• What to work on:
Nothing but the lines below from the one containing "tailable and dispatchable should be" through the one containing "ANXIETY STRESS" should appear in the answer, exact and without pictures.

• Source material:
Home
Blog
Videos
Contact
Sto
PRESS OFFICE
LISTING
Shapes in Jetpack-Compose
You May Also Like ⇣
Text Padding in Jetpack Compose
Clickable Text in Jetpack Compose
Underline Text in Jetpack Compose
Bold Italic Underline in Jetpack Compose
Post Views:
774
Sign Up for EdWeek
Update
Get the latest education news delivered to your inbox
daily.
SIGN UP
* * *
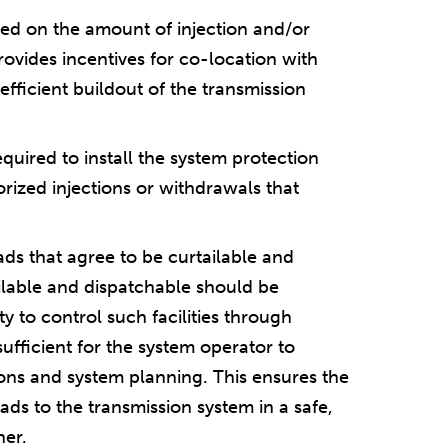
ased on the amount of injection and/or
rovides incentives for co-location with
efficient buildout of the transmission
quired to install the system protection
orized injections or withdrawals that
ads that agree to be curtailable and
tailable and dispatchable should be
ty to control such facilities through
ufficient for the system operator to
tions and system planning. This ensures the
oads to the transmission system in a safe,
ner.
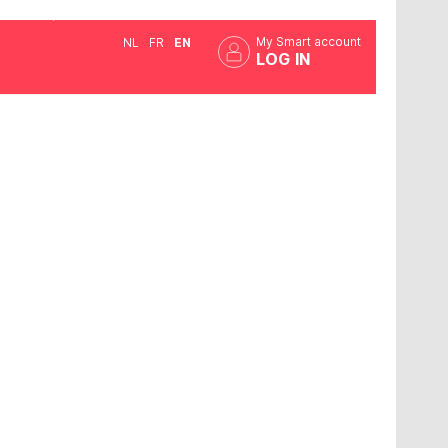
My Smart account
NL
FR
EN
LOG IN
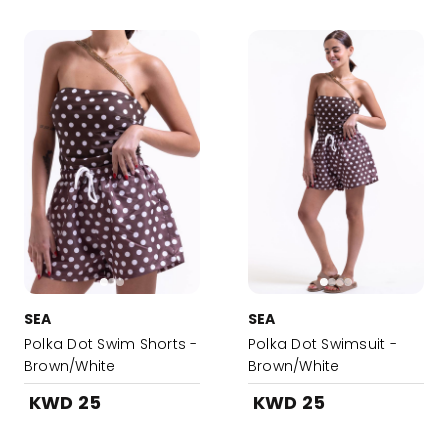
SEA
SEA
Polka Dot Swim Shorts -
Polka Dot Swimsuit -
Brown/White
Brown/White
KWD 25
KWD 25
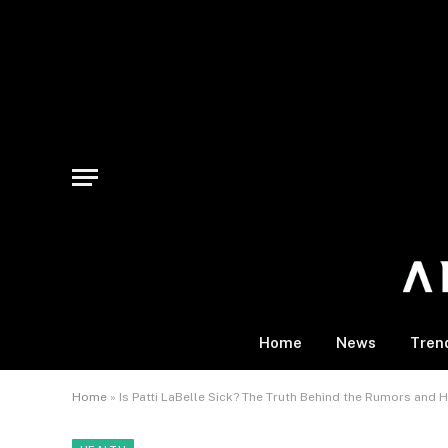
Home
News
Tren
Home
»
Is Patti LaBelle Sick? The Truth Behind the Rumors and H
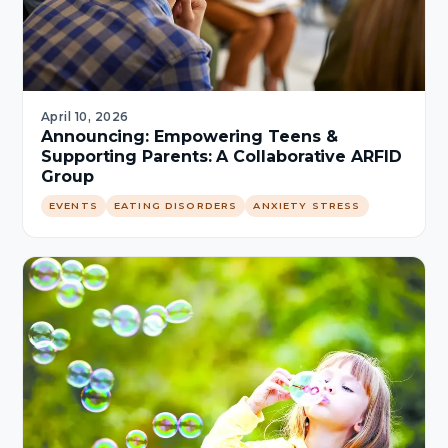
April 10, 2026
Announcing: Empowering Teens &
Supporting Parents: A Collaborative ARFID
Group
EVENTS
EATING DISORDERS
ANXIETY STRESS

• Result of this exercise:
tailable and dispatchable should be
ty to control such facilities through
ufficient for the system operator to
tions and system planning. This ensures the
oads to the transmission system in a safe,
ner.
My Smart account
NL
FR
EN
LOG IN
SEA
SEA
Polka Dot Swim Shorts -
Polka Dot Swimsuit -
Brown/White
Brown/White
KWD 25
KWD 25
Home
News
Tren
Home
»
Is Patti LaBelle Sick? The Truth Behind the Rumors and H
April 10, 2026
Announcing: Empowering Teens &
Supporting Parents: A Collaborative ARFID
Group
EVENTS
EATING DISORDERS
ANXIETY STRESS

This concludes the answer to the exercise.